Biasanya panas yang terik mebuat saya malas sekali keluar, meskipun di hari libur, saya lebih memilih tidur dengan kipas angin di sisi saya. Keluar di siang hari di kota ini sama saja dengan membakar diri sendiri, apalagi dengan kondisi kulit saya yang sensitif, dia akan lebih mudah memerah dan membuat wajah saya mengkilat sempurna. Belum lagi saya jadi harus lebih sering mandi dan mengganti baju tidur setiap hari. Kamu tahu, saya pun adalah manusia normal yang berkeringat. 

Musim hujan yang menyedihkan, musim hujan disini meskipun sedikit tapi bisa mengubah jalanan kota ini menjadi sungai, beberapa daerah menjadi kolam, beberapa lagi menajadi danau. Jarang ada angin yang bertiup kencang disini, tapi kondisi kota seperti porak poranda. Itu karena luapan air membawa sampah-sampah dan membuatnya berserakan. Dan sampah itu bau, kerana itulah lalat berkembang biak dan udara yang saya pakai untuk bernafas beraroma amat tidak menyenangkan. Saya kehilangan selera makan setiap pagi karena bau sampah tercium sampai ke dalam rumah. 

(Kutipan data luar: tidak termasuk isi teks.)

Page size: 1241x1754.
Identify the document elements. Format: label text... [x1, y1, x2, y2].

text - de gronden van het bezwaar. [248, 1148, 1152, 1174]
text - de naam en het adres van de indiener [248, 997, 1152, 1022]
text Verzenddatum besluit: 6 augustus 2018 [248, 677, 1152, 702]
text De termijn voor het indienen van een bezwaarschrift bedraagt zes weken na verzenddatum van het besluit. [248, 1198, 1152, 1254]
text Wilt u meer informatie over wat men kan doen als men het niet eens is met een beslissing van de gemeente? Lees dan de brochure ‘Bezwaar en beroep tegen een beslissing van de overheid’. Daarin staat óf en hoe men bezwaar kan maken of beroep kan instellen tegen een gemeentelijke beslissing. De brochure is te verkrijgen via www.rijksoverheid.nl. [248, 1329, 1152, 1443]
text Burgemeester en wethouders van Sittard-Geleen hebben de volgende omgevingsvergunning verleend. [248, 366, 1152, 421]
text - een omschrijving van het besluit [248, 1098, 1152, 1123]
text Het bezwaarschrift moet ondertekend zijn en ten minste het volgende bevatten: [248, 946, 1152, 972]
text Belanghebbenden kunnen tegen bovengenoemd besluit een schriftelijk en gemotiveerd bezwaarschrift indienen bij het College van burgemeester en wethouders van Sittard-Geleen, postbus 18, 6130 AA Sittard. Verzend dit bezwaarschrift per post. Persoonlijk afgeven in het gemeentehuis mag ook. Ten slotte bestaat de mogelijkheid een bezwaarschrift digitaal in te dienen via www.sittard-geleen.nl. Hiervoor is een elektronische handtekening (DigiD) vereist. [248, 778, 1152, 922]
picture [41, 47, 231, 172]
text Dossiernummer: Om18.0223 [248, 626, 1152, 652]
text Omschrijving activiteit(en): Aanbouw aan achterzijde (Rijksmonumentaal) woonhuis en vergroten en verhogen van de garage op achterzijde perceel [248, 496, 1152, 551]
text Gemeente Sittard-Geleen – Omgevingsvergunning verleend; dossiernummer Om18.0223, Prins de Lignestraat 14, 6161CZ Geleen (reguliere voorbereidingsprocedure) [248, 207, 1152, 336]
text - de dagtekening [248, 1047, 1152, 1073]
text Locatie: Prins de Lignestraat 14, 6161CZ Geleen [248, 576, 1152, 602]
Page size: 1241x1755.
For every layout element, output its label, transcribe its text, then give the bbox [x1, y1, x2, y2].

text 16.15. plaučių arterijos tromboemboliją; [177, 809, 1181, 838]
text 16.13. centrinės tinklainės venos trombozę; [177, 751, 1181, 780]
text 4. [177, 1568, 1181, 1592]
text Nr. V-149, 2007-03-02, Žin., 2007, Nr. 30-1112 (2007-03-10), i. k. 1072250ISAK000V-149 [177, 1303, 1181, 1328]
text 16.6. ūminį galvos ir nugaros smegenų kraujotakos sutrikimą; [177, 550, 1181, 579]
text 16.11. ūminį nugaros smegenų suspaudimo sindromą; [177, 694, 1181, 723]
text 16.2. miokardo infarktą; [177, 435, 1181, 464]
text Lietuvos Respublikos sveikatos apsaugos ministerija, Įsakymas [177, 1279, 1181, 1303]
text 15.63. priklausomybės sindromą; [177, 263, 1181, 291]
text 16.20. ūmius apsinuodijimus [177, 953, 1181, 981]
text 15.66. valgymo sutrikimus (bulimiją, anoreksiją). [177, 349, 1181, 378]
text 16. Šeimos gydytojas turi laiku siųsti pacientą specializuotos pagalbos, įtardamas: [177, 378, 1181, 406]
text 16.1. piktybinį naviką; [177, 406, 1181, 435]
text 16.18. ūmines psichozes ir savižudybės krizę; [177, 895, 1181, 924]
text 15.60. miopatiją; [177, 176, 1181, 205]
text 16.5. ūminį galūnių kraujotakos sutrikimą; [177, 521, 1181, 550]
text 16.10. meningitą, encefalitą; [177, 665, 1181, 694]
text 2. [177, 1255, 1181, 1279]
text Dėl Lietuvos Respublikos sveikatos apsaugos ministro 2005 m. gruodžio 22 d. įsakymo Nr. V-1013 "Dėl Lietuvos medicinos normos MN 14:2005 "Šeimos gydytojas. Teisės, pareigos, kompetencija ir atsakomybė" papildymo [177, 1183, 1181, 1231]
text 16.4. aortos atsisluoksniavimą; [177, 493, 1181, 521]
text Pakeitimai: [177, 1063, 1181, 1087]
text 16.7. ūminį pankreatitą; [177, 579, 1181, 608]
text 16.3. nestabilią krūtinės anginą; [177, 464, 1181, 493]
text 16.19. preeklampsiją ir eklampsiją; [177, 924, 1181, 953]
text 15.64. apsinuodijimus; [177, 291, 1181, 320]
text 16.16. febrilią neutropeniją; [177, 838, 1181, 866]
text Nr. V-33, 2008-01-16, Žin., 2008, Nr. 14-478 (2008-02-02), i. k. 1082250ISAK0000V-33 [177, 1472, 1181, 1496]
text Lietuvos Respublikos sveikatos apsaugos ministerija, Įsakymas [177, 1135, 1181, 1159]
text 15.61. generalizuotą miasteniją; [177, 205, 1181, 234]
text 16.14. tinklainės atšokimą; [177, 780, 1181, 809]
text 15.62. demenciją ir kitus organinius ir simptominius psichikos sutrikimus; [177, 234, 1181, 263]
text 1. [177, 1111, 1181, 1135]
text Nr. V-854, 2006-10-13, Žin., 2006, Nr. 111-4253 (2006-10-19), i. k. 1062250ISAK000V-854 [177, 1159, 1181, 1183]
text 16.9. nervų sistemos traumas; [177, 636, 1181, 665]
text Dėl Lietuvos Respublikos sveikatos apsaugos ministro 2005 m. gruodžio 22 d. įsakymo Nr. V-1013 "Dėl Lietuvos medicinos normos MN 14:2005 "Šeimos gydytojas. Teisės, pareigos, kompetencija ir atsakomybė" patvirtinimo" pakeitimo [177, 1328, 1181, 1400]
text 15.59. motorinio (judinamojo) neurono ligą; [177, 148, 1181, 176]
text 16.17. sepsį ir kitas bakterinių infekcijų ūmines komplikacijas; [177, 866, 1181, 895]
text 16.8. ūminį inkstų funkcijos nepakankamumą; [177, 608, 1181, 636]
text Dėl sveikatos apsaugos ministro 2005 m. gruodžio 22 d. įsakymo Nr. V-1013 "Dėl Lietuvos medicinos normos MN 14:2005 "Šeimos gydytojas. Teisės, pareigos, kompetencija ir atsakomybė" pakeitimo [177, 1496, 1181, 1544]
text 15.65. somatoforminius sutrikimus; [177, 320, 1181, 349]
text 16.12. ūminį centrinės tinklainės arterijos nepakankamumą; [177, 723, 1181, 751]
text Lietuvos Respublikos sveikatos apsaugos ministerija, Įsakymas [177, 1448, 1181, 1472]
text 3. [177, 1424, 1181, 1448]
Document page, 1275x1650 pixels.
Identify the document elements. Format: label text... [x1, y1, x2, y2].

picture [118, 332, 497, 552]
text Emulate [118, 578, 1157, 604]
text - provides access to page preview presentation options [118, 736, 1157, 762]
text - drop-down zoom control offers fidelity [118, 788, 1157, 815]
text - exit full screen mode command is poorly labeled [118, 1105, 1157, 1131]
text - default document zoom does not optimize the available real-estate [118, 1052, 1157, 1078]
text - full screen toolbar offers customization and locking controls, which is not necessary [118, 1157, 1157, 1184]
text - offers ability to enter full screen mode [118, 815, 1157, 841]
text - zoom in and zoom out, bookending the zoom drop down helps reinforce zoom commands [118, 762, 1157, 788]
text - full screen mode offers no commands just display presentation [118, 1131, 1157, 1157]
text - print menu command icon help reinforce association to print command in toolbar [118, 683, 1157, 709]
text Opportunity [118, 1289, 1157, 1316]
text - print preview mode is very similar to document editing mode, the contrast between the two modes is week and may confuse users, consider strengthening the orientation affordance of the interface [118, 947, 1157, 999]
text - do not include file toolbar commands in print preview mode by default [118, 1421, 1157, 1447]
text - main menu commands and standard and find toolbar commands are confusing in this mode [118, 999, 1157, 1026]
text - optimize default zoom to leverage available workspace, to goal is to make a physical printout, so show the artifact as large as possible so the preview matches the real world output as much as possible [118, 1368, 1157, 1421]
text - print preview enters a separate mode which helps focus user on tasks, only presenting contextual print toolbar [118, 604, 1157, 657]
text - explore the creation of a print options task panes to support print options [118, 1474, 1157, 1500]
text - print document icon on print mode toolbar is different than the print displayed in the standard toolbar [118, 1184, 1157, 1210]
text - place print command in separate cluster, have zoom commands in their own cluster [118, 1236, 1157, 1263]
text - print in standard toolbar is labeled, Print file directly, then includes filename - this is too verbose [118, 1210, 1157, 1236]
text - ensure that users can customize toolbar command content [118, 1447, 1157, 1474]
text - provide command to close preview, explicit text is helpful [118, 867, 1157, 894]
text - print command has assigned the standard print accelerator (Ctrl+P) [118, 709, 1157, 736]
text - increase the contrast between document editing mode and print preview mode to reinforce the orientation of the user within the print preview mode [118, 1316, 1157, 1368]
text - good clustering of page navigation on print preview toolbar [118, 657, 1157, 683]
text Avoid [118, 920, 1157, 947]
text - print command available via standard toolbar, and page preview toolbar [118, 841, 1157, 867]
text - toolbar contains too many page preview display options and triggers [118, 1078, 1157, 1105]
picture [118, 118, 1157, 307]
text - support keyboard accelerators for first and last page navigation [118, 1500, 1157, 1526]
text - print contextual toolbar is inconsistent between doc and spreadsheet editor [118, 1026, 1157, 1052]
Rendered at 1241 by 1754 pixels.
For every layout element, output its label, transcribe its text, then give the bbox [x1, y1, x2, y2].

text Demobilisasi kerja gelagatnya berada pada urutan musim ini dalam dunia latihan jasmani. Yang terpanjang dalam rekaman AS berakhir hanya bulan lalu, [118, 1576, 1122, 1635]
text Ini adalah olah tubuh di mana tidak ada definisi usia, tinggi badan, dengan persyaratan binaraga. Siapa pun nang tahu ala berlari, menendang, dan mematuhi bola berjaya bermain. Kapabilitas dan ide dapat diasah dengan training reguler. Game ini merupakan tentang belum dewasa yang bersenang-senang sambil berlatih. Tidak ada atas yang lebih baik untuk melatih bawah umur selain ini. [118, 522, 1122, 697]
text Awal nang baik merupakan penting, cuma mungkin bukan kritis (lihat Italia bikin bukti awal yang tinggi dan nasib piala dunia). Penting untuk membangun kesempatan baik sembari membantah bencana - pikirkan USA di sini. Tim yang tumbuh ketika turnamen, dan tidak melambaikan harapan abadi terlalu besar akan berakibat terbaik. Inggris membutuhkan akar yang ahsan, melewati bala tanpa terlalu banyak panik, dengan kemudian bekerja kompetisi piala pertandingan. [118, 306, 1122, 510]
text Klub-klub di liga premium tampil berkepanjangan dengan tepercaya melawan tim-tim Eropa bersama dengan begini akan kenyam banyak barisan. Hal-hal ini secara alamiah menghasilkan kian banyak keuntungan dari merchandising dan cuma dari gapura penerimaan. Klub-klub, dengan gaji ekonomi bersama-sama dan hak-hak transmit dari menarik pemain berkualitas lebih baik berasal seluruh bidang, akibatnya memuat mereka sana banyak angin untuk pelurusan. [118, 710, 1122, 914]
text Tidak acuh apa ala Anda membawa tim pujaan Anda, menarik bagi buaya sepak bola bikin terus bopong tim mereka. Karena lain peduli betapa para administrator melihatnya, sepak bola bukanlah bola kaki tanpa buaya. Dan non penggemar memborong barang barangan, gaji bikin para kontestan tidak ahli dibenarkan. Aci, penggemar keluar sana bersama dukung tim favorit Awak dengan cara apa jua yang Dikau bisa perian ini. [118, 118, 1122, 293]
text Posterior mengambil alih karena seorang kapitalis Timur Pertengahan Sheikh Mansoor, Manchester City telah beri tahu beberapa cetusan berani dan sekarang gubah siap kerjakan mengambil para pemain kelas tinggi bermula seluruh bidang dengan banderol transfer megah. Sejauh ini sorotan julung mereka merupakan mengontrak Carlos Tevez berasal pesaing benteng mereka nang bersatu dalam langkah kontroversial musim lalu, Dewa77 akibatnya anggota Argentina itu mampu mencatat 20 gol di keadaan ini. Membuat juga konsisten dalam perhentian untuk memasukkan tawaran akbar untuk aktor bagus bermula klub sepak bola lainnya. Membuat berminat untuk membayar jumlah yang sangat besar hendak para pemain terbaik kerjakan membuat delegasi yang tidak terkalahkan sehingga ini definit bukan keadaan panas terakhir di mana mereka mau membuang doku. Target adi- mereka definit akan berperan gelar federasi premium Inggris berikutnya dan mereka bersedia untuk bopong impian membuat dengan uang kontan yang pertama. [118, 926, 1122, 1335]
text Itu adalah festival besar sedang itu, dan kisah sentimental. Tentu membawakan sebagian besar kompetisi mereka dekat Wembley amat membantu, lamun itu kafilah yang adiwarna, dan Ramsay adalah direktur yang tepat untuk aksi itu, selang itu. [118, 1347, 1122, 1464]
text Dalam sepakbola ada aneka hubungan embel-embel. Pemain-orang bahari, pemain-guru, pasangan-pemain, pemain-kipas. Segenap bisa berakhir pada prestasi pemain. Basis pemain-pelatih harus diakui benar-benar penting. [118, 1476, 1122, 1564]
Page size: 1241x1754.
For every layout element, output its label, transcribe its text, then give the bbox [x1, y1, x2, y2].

Ketika hujan turun disitu kadang saya merasa sedih, karena tidak banyak yang bisa saya lakukan ketika hujan, seperti saat ini ketika saya menulis ini, hujan sedang turun beramai-ramai. Sekarang tidak ada lagi tawa riang, yang ada hanya wajah kusut dan serapah pada diri sendiri. Kenapa harus hujan? Padahal saya punya jas hujan, tapi saya tidak bisa bermain lagi dengannya. Sekarang saya takut kalau baju saya basah kuyup, saya takut sepatu saya basah dan tidak bisa saya kenakan, saya menghindari setiap kubangan dan saya takut ini dan saya takut itu. Entah kenapa saya kehilangan keberanian untuk menyatu dengan hujan, dewasa ini menumbuhkan banyak sekali kekhawatiran dalam diri dan saya tidak dapat menahannya. Saya menjadi banyak berfikir sebelum saya melakukan sesuatu yang akhirnya waktu saya terlalu banyak habis untuk berfikir dan terlalu sedikit untuk melakukan sesuatu.

Hujan ini membuat saya berfikir sampai kesana. Tapi sudahlah, semua akan baik-baik saja, mungkin kita hanya tidak seperti dulu lagi. 


What a strange feeling.
Have a nice April in the beginning till the end.